KUTIPAN BACAAN:
Tuesday, July 20, 2021

Samgita

Arie MP Tamba
jurnalnasional.com
 
Solo, pada akhir 1960-an, kemandegan estetika tari Jawa telah membuat risau sebagian masyarakat pendukungnya. Di kalangan elite pertunjukan, lelangen bedaya dan srimpi yang merupakan simbol kejayaan raja-raja Jawa masa lalu mulai memudar. Bentuk koreografi liris yang anggun itu, telah kehilangan peran dan tak lagi diminati karena lama tak dipentaskan di kraton.
 
Sementara itu, di luar kraton, pertunjukan tari yang disenangi masyarakat adalah wayang orang Sriwedari dan wayang orang RRI Surakarta, yang menampilkan cerita dengan tokoh-tokoh, kostum, rias, iringan gamelan, dan tata panggung yang mereka akrabi. Wayang orang panggung, menyajikan petikan cerita dari Ramayana dan Mahabrata dalam bentuk dramatisasi, dengan dialog prosaik dan tembang Jawa yang populer dan menghibur. Pertunjukan tari, umumnya dipahami sebagai hiburan yang mudah dimengerti dan mengajak tertawa.
 
Di tengah kondisi seperti inilah, muncul seorang Sardono W Kusumo. Dan Sardono adalah seorang pemberontak, kata Goenawan Mohamad (1980). Khususnya dalam kasus koreografinya Samgita Pancasona, yang ditampilkan sebagai upaya mencari kemungkinan baru dalam tari Jawa. Sardono dibesarkan dalam asuhan lingkungan seni-tari Jawa tradisional. Tapi, untuk mengembangkan kreativitasnya, ia telah memberontak ke dalam tradisinya itu.
 
Dalam hal ini, ekspresinya berbeda dengan pembaruan yang dilakukan oleh, misalnya, rombongan “Viatikara”, yang tak lebih dari sekadar menampilkan “Hindia molek” seni tari untuk orang asing. Sementara Sardono, menurut Goenawan, melakukan pembaruan tidak sekadar menyibukkan diri pada unsur musik, bentuk, komposisi, atau tema. Tapi Sardono justru berkreasi sebagai koreografer avant-garde, menawarkan kejutan-kejutan ke dalam gamelan, tembang dan cerita Ramayana (episode pertempuran Subali dan Sugriwa).

DATA:
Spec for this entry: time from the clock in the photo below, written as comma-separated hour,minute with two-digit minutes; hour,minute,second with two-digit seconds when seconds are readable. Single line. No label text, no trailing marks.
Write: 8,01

---

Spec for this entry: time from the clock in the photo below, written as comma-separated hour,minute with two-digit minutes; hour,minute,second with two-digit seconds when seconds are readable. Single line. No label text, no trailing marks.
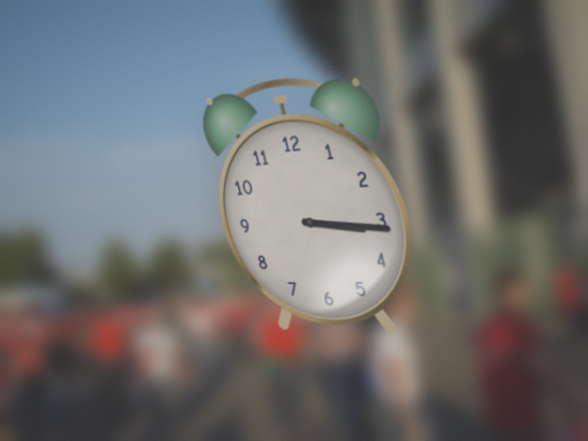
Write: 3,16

==

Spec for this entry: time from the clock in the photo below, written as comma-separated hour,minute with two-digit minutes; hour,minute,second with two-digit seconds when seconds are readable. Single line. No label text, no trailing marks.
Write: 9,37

PETUNJUK TUGAS:
Jawablah pertanyaan berikut berdasarkan kutipan bacaan di atas.
1. Pertunjukan tari apa yang disenangi masyarakat di luar kraton?
2. Siapa yang menyebut Sardono seorang pemberontak?
3. Episode Ramayana mana yang diberi kejutan oleh Sardono?

CONTOH JAWABAN:
1. Wayang orang Sriwedari dan wayang orang RRI Surakarta.
2. Goenawan Mohamad (1980).
3. Episode pertempuran Subali dan Sugriwa.